Hi Nadav, Mike, Michał,
Can you please share your thoughts at [A] below?
On 2/23/23 12:10 AM, Nadav Amit wrote:
On Feb 20, 2023, at 5:24 AM, Muhammad Usama Anjum usama.anjum@collabora.com wrote:
+static inline int pagemap_scan_pmd_entry(pmd_t *pmd, unsigned long start,
unsigned long end, struct mm_walk *walk)
+{
- struct pagemap_scan_private *p = walk->private;
- struct vm_area_struct *vma = walk->vma;
- unsigned long addr = end;
- spinlock_t *ptl;
- int ret = 0;
- pte_t *pte;
+#ifdef CONFIG_TRANSPARENT_HUGEPAGE
- ptl = pmd_trans_huge_lock(pmd, vma);
- if (ptl) {
bool pmd_wt;
pmd_wt = !is_pmd_uffd_wp(*pmd);
/*
* Break huge page into small pages if operation needs to be
performed is
* on a portion of the huge page.
*/
if (pmd_wt && IS_WP_ENGAGE_OP(p) && (end - start < HPAGE_SIZE)) {
spin_unlock(ptl);
split_huge_pmd(vma, pmd, start);
goto process_smaller_pages;
I think that such goto's are really confusing and should be avoided. And using 'else' (could have easily prevented the need for goto). It is not the best solution though, since I think it would have been better to invert the conditions.
Yeah, else can be used here. But then we'll have to add a tab to all the code after adding else. We have already so many tabs and very less space to right code. Not sure which is better.
goto’s are usually not the right solution. You can extract things into a different function if you have to.
I’m not sure why IS_GET_OP(p) might be false and what’s the meaning of taking the lock and dropping it in such a case. I think that the code can be simplified and additional condition nesting can be avoided.
Lock is taken and we check if pmd has UFFD_WP set or not. In the next version, the GET check has been removed as we have dropped WP_ENGAGE + !GET operation.
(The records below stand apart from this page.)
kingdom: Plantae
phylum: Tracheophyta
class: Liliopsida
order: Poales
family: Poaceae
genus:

So get is always specified and condition isn't needed.
Please comment on next version if you want anything more optimized.
--- a/include/uapi/linux/fs.h +++ b/include/uapi/linux/fs.h @@ -305,4 +305,54 @@ typedef int __bitwise __kernel_rwf_t; #define RWF_SUPPORTED (RWF_HIPRI | RWF_DSYNC | RWF_SYNC | RWF_NOWAIT |\ RWF_APPEND) +/* Pagemap ioctl */ +#define PAGEMAP_SCAN _IOWR('f', 16, struct pagemap_scan_arg)
+/* Bits are set in the bitmap of the page_region and masks in pagemap_scan_args */ +#define PAGE_IS_WRITTEN (1 << 0) +#define PAGE_IS_FILE (1 << 1) +#define PAGE_IS_PRESENT (1 << 2) +#define PAGE_IS_SWAPPED (1 << 3)
These names are way too generic and are likely to be misused for the wrong purpose. The "_IS_" part seems confusing as well. So I think the naming needs to be fixed and some new type (using typedef) or enum should be introduced to hold these flags. I understand it is part of uapi and it is less common there, but it is not unheard of and does make things clearer.
Do you think PM_SCAN_PAGE_IS_* work here?
Can we lose the IS somehow?
[A] Do you think these names would work better: PM_SCAN_WRITTEN_PAGE, PM_SCAN_FILE_PAGE, PM_SCAN_SWAP_PAGE, PM_SCAN_PRESENT_PAGE?
+/*
- struct page_region - Page region with bitmap flags
- @start: Start of the region
- @len: Length of the region
- bitmap: Bits sets for the region
- */
+struct page_region {
- __u64 start;
- __u64 len;
I presume in bytes. Would be useful to mention.
Length of region in pages.
Very unintuitive to me I must say. If the start is an address, I would expect the len to be in bytes.
The PAGEMAP_SCAN ioctl is working on page granularity level. We tell the user if a page has certain flags are not. Keeping length in bytes doesn't makes sense.